Šešuoliai is a small town in central Lithuania. It is located just east of Lake Šešuoliai. According to the Lithuanian census of 2011, it had 138 residents. The town's central square and street layout is protected as an urban monument.

Its alternate names include Šašuoliai, Šešuolių, Shesholi, Sheshuolyay, Sušuoliai, and Szeszole.

==History==
The town was first mentioned in the Chronicle of Hermann von Wartberge when it was attacked by the Livonian Order in 1334. Since the times of Grand Duke Vytautas, there was an estate, which became a property of Kristinas Astikas. Sometime before 1478, Šešuoliai passed to the Bishop of Vilnius. Bishop Walerian Protasewicz sponsored construction of a Catholic church and establishment of a parish. Protasewicz also directed the priests to open a parish school, but it is known only from 1777. The settlement grew into a town and center of a volost.
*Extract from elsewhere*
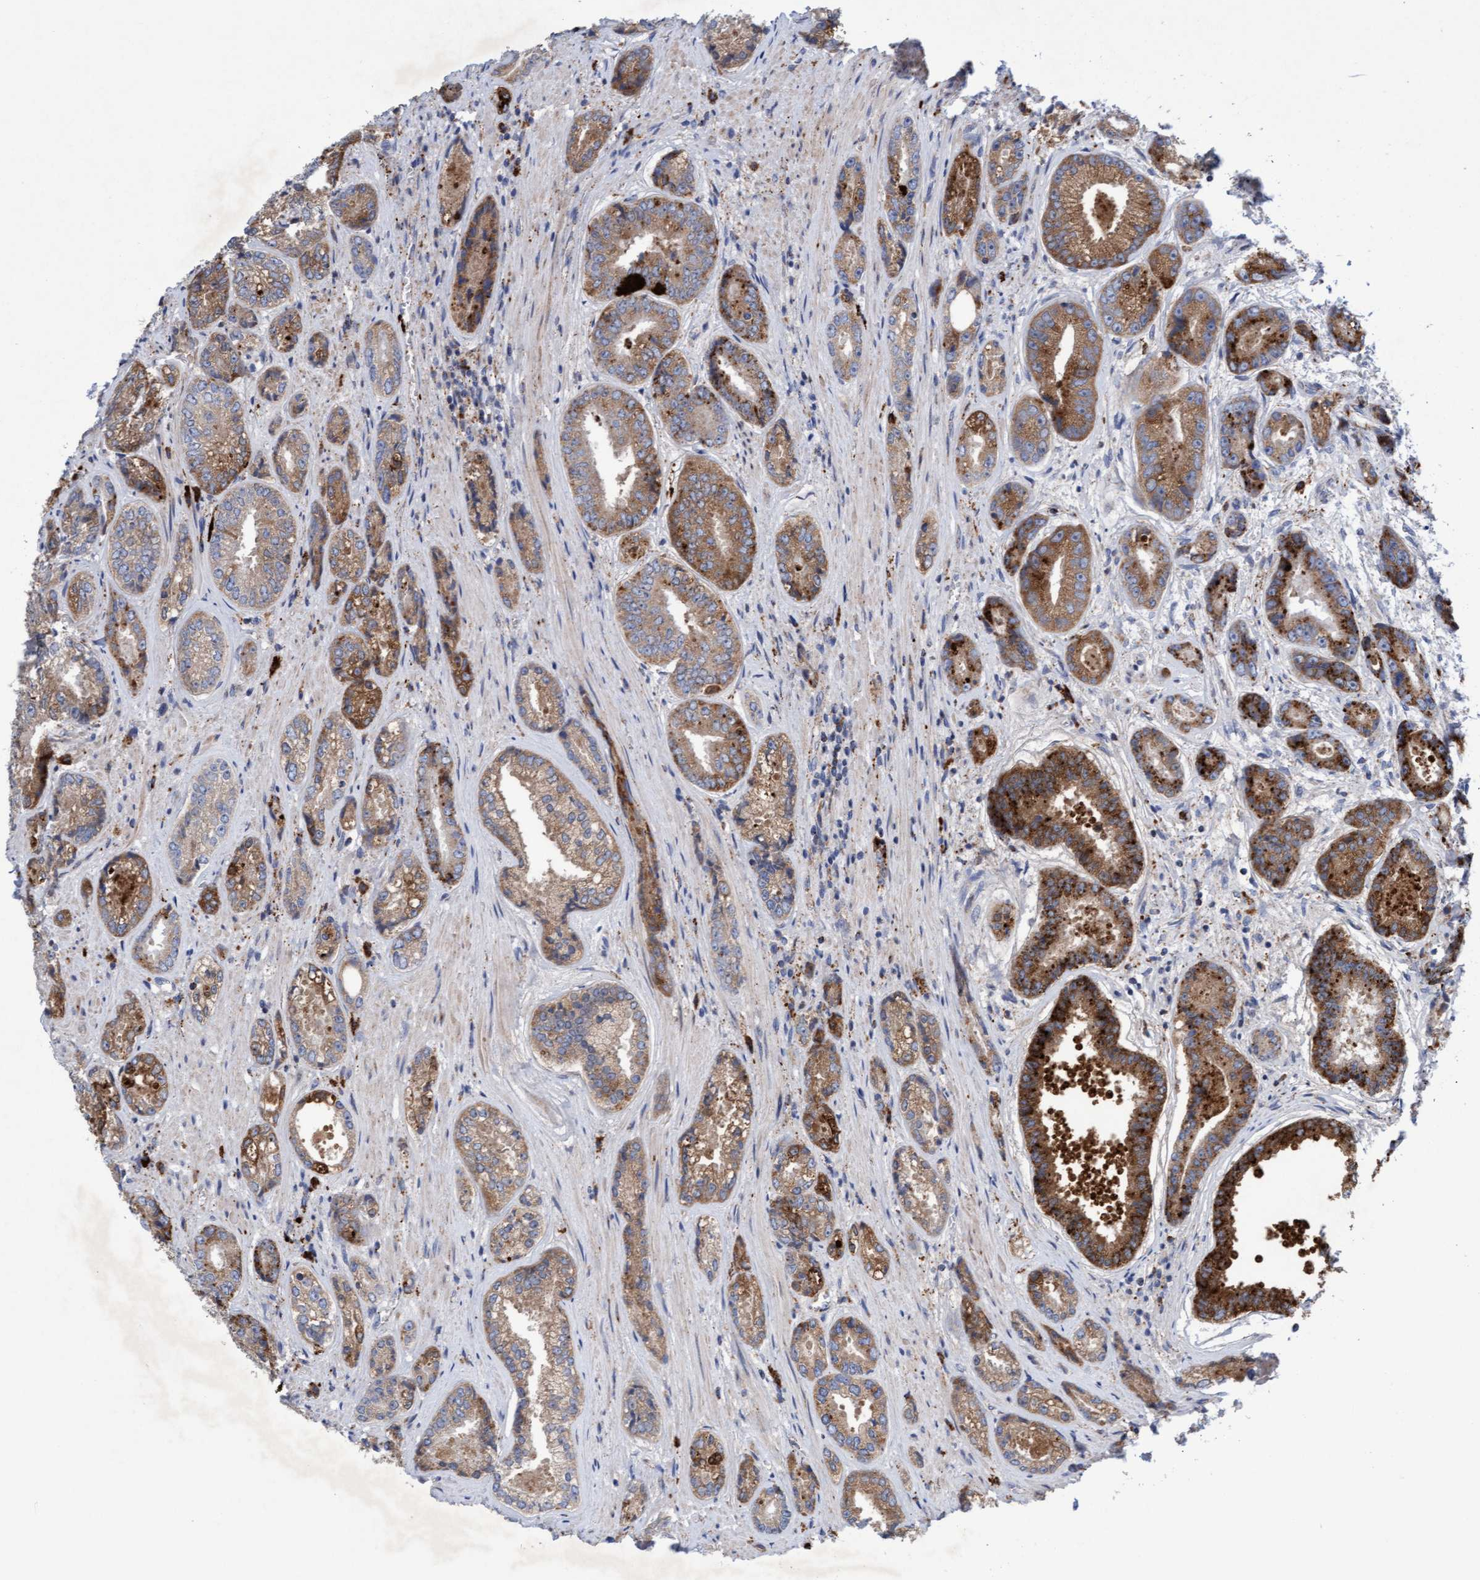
{"staining": {"intensity": "moderate", "quantity": ">75%", "location": "cytoplasmic/membranous"}, "tissue": "prostate cancer", "cell_type": "Tumor cells", "image_type": "cancer", "snomed": [{"axis": "morphology", "description": "Adenocarcinoma, High grade"}, {"axis": "topography", "description": "Prostate"}], "caption": "There is medium levels of moderate cytoplasmic/membranous expression in tumor cells of prostate cancer (high-grade adenocarcinoma), as demonstrated by immunohistochemical staining (brown color).", "gene": "SGSH", "patient": {"sex": "male", "age": 61}}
The town burned down in 1656 during the Russo-Polish War. Šešuoliai recovered; the church was reconstructed in 1698 and 1751. The priests sponsored a parish school and a shelter for the poor. Šešuoliai Manor had a library and alcohol distillery. During the interwar years it was briefly owned by Jonas Variakojis. Today it is a school building. The town had 100 residents in 1814, 64 in 1845, 169 in 1890, 317 in 1923, 156 in 1959, 193 in 1970, and 123 in 1979.

In the summer of 1941, a number of Jews from the town were marched to (they were told) Želva. They were murdered by local Lithuanian collaborators on the outskirts of the forest as soon as they left the shtetl.